Multinomial logistic regression

Multinomial logistic regression is useful for situations in which you want to be able to classify subjects based on values of a set of predictor variables. This type of regression is similar to logistic regression, but it is more general because the dependent variable is not restricted to two categories.

Example
In order to market films more effectively, movie studios want to predict what type of film a moviegoer is likely to see. By performing a Multinomial Logistic Regression, the studio can determine the strength of influence a person's age, gender, and dating status has upon the type of film they prefer. The studio can then slant the advertising campaign of a particular movie toward a group of people likely to go see it.
Statistics
Iteration history, parameter coefficients, asymptotic covariance and correlation matrices, likelihood-ratio tests for model and partial effects, –2 log-likelihood. Pearson and deviance chi-square goodness of fit. Cox and Snell, Nagelkerke, and McFadden R 2. Classification: observed versus predicted frequencies by response category. Crosstabulation: observed and predicted frequencies (with residuals) and proportions by covariate pattern and response category.
Methods
A multinomial logit model is fit for the full factorial model or a user-specified model. Parameter estimation is performed through an iterative maximum-likelihood algorithm.

Data considerations

Data
The dependent variable should be categorical. Independent variables can be factors or covariates. In general, factors should be categorical variables and covariates should be continuous variables.
Assumptions
It is assumed that the odds ratio of any two categories are independent of all other response categories. For example, if a new product is introduced to a market, this assumption states that the market shares of all other products are affected proportionally equally.

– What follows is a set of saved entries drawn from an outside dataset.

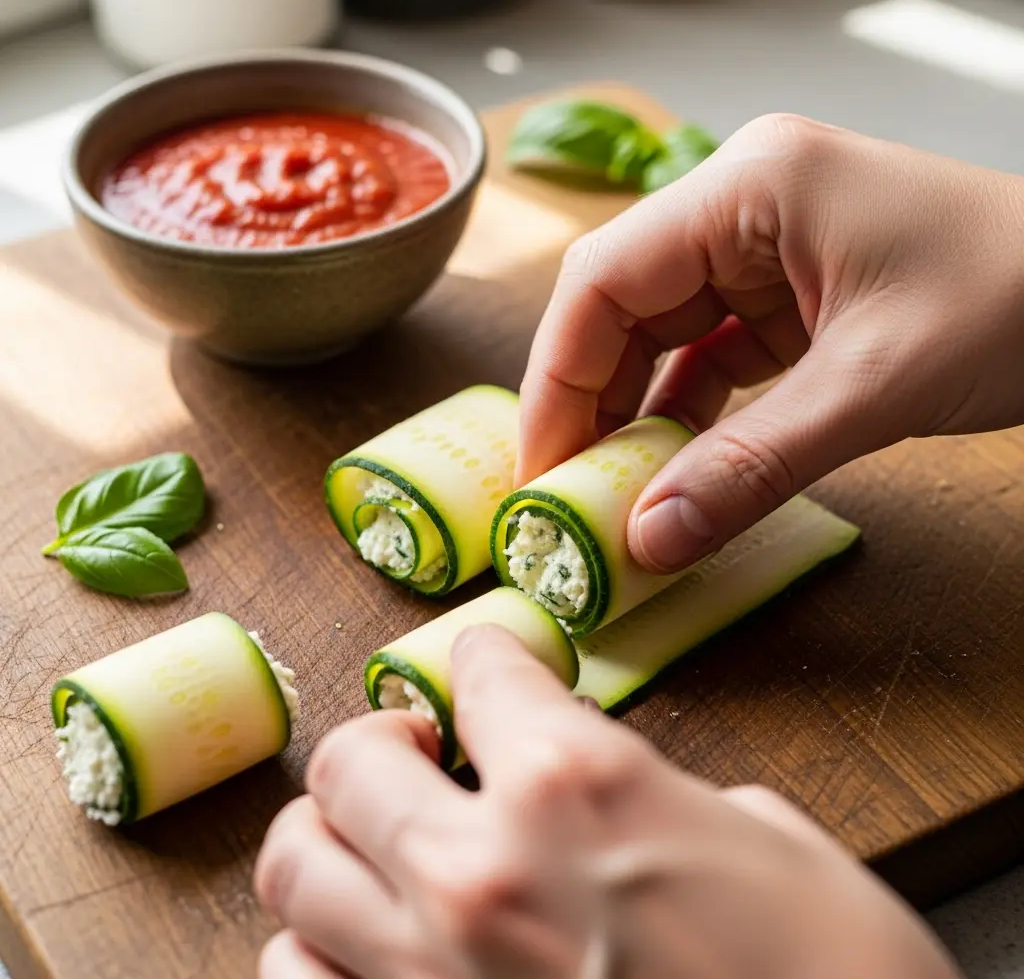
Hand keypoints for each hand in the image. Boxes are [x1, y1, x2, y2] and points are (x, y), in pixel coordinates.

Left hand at [254, 626, 958, 978]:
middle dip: (381, 740)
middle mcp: (484, 869)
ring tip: (377, 840)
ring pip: (295, 868)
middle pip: (350, 759)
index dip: (488, 662)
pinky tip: (369, 938)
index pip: (485, 674)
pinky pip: (296, 978)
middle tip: (414, 748)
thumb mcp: (762, 840)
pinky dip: (319, 946)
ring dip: (331, 841)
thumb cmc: (833, 975)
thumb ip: (654, 790)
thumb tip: (609, 783)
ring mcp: (432, 973)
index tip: (486, 668)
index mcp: (576, 782)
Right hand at [517, 114, 1023, 572]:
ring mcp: (766, 250)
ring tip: (614, 492)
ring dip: (635, 415)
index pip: (604, 278)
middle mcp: (743, 206)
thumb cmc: (1023, 296)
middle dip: (590, 403)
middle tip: (570, 492)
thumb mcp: (872, 389)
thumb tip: (650, 538)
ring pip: (660, 336)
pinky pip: (711, 356)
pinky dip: (688, 416)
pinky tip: (672, 468)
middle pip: (620, 308)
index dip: (556, 378)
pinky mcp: (790, 296)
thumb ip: (750, 468)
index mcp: (749, 186)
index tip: (542, 466)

Also, given a covariate pattern, the responses are assumed to be independent multinomial variables.

Obtaining a Multinomial logistic regression

This feature requires Custom Tables and Advanced Statistics.

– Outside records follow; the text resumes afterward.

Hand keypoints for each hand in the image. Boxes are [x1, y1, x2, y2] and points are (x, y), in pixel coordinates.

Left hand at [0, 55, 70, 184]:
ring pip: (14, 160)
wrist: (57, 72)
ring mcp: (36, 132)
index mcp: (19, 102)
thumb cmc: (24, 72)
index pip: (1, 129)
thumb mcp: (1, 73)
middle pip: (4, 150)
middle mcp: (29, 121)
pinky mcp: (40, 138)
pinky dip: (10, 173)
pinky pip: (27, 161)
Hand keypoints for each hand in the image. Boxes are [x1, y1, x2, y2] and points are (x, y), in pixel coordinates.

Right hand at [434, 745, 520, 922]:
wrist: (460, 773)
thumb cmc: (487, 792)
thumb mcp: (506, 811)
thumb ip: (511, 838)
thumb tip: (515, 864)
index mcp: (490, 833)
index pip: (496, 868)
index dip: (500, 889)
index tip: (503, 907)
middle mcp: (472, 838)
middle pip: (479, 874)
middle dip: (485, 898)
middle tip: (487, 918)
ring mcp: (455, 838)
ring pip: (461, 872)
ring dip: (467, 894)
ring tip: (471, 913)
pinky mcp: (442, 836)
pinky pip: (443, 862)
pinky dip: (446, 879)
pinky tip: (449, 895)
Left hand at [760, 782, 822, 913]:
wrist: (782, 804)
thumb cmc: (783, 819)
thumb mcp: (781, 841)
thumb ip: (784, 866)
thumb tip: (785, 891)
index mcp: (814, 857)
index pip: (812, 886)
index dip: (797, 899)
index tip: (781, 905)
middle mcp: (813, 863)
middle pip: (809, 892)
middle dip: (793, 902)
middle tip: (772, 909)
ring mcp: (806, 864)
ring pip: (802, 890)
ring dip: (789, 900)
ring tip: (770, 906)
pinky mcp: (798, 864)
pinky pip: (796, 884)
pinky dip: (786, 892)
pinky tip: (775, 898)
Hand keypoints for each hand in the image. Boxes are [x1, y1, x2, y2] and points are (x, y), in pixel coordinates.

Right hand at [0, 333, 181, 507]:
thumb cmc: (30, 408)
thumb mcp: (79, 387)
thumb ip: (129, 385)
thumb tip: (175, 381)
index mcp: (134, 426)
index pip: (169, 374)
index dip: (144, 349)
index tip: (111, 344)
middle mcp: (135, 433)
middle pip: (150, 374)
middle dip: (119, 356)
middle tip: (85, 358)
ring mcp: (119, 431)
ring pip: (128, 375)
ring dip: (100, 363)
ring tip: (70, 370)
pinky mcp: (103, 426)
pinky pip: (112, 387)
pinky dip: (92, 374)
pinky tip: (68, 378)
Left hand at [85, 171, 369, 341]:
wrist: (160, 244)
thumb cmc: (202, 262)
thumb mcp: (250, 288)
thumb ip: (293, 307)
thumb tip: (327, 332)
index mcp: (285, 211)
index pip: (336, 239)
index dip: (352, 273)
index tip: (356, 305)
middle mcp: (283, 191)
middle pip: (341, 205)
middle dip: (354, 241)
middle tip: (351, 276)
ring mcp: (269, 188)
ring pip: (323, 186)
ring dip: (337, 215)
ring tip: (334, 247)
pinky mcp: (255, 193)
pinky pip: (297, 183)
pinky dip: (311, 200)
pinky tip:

  1. From the menus choose:

    Analyze > Association and prediction > Multinomial logistic regression

  2. Click Select variable under the Dependent variable section and select a single dependent variables. Click OK after selecting the variable.
  3. Optionally, click the link next to the selected variable (for example, Last Category (Ascending)) to open the Define Reference Category dialog. The dialog provides options for specifying reference category settings. Verify or change the default settings and then click OK.
  4. Optionally, click Select variables under the Independent variables > Factors section to select categorical, independent factor variables that might have an influence on the dependent variable.
  5. Optionally, click Select variables under the Independent variables > Covariates section to select continuous, independent variables that might have an influence on the dependent variable.
  6. You can optionally expand the Additional settings menu and select the following options.
    • Click Model to specify the effects to be analyzed.
    • Click Convergence criteria to specify criteria parameters such as iterations, convergence values, delta, and singularity tolerance.
    • Click Statistics to select which statistics to include in the analysis.
    • Click Options specify constant, stepwise probability, classification, iteration, memory, and missing value settings.
    • Click Save to dataset to add casewise post-estimation statistics to the dataset as new variables.
    • Click Model export to export parameter estimates and their covariances to an external XML file.
    • Click Bootstrap for deriving robust estimates of standard errors and confidence intervals for estimates such as the mean, median, proportion, odds ratio, correlation coefficient or regression coefficient.

This procedure pastes NOMREG command syntax.